The fast path is selected at load time when all of these hold; otherwise the CPU path runs and the flag is silently ignored:

  • the crate was built with the cuda-preprocess feature,
  • cuda_preprocess is true (the default),
  • the device is Cuda(_), TensorRt(_), or unset (auto-detect),
  • the task is not Classify (which uses center-crop, not letterbox),
  • the model takes an FP32 input tensor (FP16-input models keep the CPU path).

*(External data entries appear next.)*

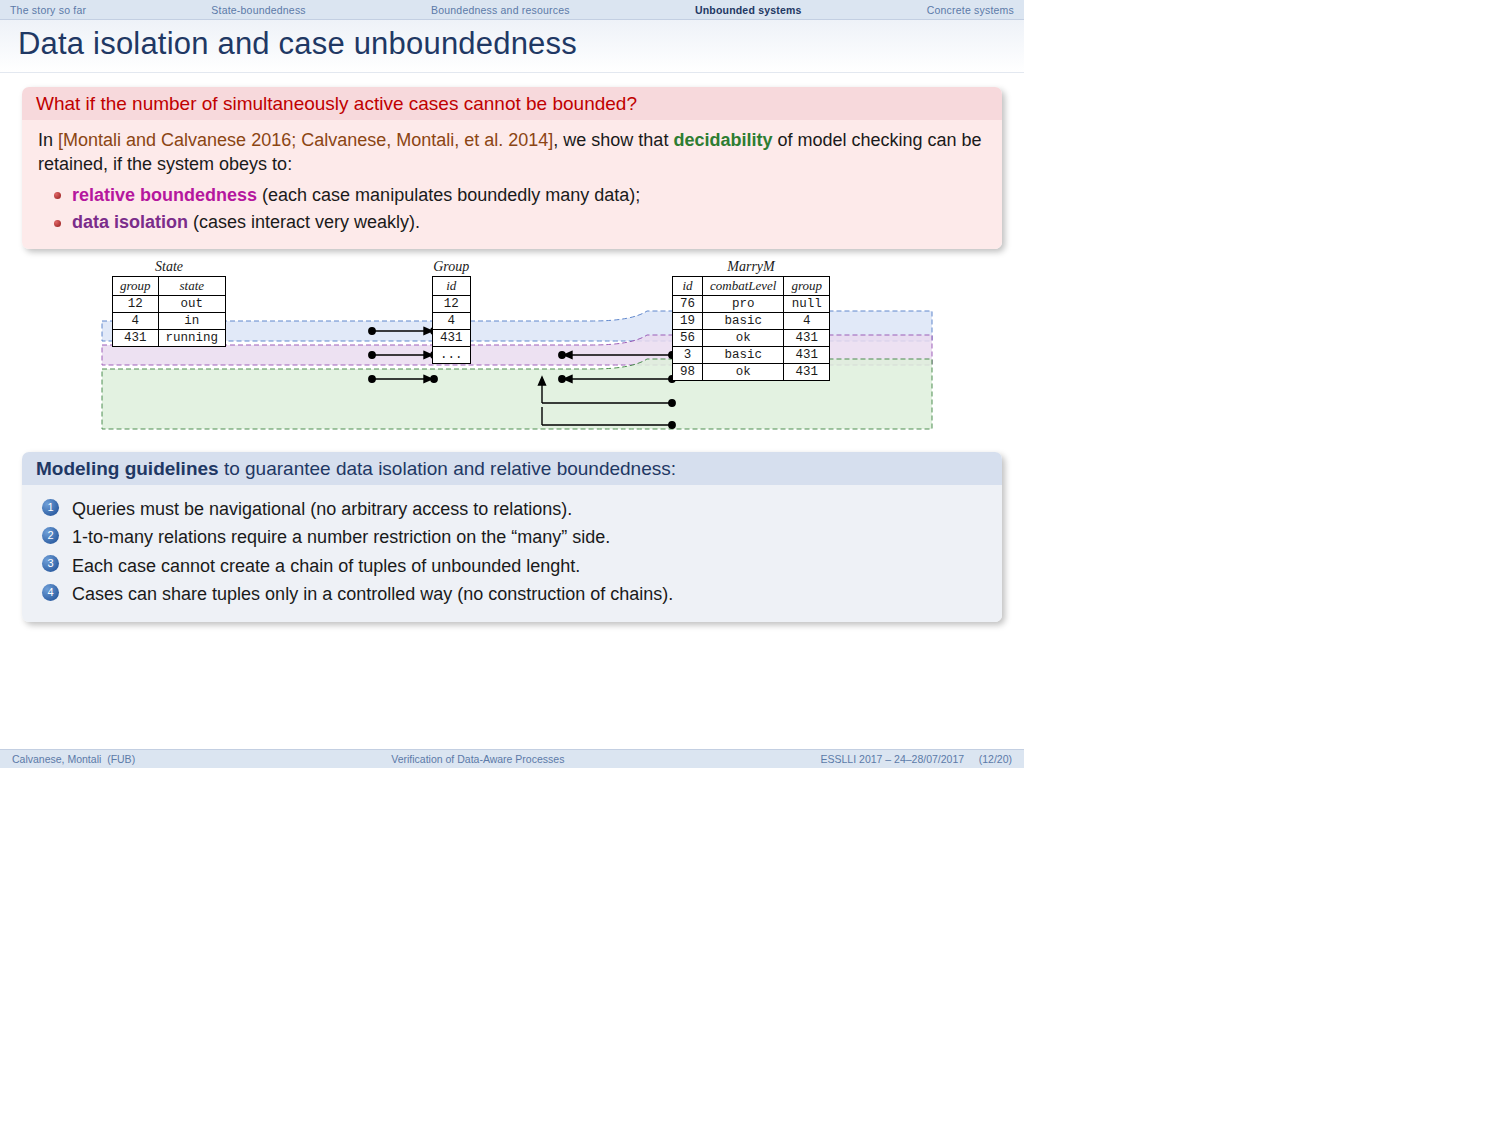The story so far State-boundedness Boundedness and resources Unbounded systems Concrete systems
Data isolation and case unboundedness
What if the number of simultaneously active cases cannot be bounded?
In [Montali and Calvanese 2016; Calvanese, Montali, et al. 2014], we show that decidability of model checking can be retained, if the system obeys to:
relative boundedness (each case manipulates boundedly many data);
data isolation (cases interact very weakly).
State
| group | state |
| --- | --- |
| 12 | out |
| 4 | in |
| 431 | running |
Group
| id |
| --- |
| 12 |
| 4 |
| 431 |
| ... |
MarryM
| id | combatLevel | group |
| --- | --- | --- |
| 76 | pro | null |
| 19 | basic | 4 |
| 56 | ok | 431 |
| 3 | basic | 431 |
| 98 | ok | 431 |
Modeling guidelines to guarantee data isolation and relative boundedness:
Queries must be navigational (no arbitrary access to relations).
1-to-many relations require a number restriction on the “many” side.
Each case cannot create a chain of tuples of unbounded lenght.
Cases can share tuples only in a controlled way (no construction of chains).
Calvanese, Montali (FUB) Verification of Data-Aware Processes ESSLLI 2017 – 24–28/07/2017 (12/20)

It is wired into predict_image specifically (single-frame). predict_batch and the multi-image batch path always use CPU preprocess.

CLI

The CLI selects the GPU EP via --device:

ultralytics-inference predict --model yolo26n.onnx --source image.jpg \
  --device tensorrt:0 --half

This uses the TensorRT EP (FP16 + engine cache). The cuda-preprocess kernel fast path is not used by the CLI - the CLI runs through the batch processor, which uses CPU preprocess. The GPU preprocess path is reached only through YOLOModel::predict_image in library code.

Troubleshooting

SymptomFix
cudarc-* build script failed: \nvcc --version` failed`Set PATH to include the toolkit's bin/, or set CUDARC_CUDA_VERSION (see above).
libcudart.so.13: cannot open shared object fileToolkit not installed or not on ld.so path. Verify ldconfig -p | grep libcudart.so.
libnvinfer.so.10: cannot open shared object fileTensorRT not installed. Required for tensorrt and cuda-preprocess features.
TRT engine build is slow on first runExpected - engines are cached under .trt_cache/. Subsequent runs reuse them.
Build hits Must specify one of the following features: [cuda-13020, ...]Your environment has neither nvcc on PATH nor CUDARC_CUDA_VERSION set. Pick one.